I am currently reading “Modern Political Economy: Making sense of the post-2008 world” by Yanis Varoufakis, Joseph Halevi and Nicholas Theocarakis, published in 2011 by Routledge. In this and next posts I will collect my comments, chapter by chapter. Here I discuss Chapter 3.
Condorcet’s Secret refers to the fact that the complicated economic organisation of society obscures or veils the distribution of power. In feudal society there is the least veiling of power, since land owners take their share post-production rather than pre-production. In an industrial society this is different due to the complication of reward before and during completion of trading process; supply chains need to be supported by an advanced social financial organisation based on debt instruments.
French Physiocrats introduced the idea of surplus related to exploitation of a single productive sector, namely the agricultural sector. This neglects the role of cities as essential hubs in the networks founded on advanced social division of labour.
This reasoning was extended through the work of Adam Smith and David Ricardo. The latter resorted to a single sector “corn model” to solve this inherent error problem. Both classical thinkers based their theory of value on labour inputs, due to their contemporary situation in which all economic value was clearly underpinned to the subsistence compensation of labour in terms of foodstuffs. Hence, all economic commodities and activities were directly linked to corn as a means to replicate labour. This links again directly to Ricardo’s corn model as a metaphor for economic thought. Even today our thinking is very much tainted by thinking about the economy as a single commodity or sector. Extension to multiple sectors turns out to be impossible, as is the case with the corn model.

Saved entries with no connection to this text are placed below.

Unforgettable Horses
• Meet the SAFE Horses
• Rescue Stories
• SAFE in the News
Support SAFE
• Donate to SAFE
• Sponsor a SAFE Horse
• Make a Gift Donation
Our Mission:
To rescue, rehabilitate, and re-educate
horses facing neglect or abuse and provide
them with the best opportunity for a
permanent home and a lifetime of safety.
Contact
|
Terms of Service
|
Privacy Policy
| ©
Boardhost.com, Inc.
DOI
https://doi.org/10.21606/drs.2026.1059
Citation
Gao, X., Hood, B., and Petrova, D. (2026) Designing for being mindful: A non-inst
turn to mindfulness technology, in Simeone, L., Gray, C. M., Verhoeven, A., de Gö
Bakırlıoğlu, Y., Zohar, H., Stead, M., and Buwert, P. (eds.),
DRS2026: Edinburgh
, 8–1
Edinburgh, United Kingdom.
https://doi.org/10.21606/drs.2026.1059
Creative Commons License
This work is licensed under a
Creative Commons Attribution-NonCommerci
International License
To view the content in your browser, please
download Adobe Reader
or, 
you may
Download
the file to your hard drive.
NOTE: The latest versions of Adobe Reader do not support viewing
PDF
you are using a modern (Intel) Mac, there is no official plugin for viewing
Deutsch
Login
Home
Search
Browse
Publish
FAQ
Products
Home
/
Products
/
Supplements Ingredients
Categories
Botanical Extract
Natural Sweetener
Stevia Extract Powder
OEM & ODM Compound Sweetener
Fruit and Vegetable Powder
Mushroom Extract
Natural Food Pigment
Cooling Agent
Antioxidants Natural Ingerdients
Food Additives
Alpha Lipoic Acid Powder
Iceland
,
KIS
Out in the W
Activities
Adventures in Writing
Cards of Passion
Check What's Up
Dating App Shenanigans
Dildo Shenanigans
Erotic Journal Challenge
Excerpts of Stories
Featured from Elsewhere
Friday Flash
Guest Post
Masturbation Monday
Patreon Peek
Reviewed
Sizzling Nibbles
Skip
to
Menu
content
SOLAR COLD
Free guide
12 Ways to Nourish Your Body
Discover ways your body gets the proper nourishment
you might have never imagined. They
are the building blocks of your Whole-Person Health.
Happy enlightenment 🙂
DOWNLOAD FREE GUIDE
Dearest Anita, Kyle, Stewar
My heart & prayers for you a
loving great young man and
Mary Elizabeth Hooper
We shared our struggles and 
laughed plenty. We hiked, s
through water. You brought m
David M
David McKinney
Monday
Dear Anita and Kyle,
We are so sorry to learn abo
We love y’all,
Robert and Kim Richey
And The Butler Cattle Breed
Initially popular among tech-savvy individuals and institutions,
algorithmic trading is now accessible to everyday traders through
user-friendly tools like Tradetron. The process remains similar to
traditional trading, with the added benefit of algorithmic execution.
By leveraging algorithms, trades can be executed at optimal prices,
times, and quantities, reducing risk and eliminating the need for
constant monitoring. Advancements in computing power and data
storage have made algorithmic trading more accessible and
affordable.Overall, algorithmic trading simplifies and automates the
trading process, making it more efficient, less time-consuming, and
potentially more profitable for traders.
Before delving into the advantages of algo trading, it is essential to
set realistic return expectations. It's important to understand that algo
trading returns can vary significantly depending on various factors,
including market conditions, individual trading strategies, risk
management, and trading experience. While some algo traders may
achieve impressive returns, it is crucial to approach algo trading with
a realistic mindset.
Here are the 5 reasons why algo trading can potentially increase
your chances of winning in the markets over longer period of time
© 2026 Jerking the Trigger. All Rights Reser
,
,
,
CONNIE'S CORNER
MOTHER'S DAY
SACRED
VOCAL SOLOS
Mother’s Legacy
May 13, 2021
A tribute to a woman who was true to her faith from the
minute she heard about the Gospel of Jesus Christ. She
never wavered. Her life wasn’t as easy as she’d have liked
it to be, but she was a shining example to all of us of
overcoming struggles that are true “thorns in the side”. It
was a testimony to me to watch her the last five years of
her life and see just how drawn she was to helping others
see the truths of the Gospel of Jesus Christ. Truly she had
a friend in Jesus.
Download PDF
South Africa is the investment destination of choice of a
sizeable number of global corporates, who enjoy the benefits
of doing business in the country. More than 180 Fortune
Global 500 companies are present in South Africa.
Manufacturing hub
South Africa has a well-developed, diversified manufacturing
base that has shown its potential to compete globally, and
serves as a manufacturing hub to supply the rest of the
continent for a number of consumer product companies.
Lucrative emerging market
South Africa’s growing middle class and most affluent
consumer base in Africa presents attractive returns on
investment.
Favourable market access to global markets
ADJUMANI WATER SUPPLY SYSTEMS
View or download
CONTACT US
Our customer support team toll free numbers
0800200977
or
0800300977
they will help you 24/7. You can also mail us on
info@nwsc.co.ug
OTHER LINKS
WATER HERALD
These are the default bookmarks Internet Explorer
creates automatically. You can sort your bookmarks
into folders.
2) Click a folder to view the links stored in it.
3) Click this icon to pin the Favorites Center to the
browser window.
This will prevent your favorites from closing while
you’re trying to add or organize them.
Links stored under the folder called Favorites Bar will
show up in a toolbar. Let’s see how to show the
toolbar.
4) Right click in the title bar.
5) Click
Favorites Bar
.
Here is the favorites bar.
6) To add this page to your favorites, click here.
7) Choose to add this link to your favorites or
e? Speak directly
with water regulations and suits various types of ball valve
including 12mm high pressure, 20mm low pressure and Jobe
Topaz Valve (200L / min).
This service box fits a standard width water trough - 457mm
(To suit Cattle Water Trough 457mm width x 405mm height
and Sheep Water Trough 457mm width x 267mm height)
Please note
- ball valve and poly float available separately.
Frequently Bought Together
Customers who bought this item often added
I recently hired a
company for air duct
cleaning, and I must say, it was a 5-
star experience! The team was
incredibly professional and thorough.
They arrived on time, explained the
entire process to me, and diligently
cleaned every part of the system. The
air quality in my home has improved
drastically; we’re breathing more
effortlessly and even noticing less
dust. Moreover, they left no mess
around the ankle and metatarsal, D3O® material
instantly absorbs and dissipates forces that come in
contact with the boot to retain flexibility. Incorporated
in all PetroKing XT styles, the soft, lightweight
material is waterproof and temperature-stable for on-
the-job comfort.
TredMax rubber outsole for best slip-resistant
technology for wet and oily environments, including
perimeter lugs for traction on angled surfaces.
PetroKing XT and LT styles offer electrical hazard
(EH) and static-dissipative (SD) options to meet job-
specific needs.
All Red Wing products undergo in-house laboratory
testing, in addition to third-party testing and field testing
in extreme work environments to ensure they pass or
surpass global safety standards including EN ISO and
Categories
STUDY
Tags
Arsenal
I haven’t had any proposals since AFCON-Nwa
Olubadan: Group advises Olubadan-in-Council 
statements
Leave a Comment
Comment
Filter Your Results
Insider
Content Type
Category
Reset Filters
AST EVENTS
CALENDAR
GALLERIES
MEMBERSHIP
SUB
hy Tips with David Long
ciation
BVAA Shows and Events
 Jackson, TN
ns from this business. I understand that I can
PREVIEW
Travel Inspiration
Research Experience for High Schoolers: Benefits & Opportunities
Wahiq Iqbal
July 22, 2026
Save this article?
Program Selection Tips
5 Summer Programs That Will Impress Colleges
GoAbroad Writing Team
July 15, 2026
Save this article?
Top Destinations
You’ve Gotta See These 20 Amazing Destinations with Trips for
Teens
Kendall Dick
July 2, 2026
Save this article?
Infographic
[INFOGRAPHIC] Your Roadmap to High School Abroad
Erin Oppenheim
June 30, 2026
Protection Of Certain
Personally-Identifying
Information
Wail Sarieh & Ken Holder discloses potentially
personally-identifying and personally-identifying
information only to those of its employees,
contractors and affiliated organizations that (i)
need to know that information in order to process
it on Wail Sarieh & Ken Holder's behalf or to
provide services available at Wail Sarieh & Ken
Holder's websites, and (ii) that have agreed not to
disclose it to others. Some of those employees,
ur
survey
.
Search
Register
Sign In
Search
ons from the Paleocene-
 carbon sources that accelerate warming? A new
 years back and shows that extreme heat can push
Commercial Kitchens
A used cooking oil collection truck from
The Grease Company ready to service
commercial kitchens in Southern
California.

This again refers to the Inherent Error in economics, which still remains clouded and unexplained, even though the authors spend quite a bit of space on debating it again in this chapter.
This is a very important idea in the study of political economy because it is an early example of the assumption that private property can be accumulated and that the intervention into the accumulation of private property by individuals is very offensive.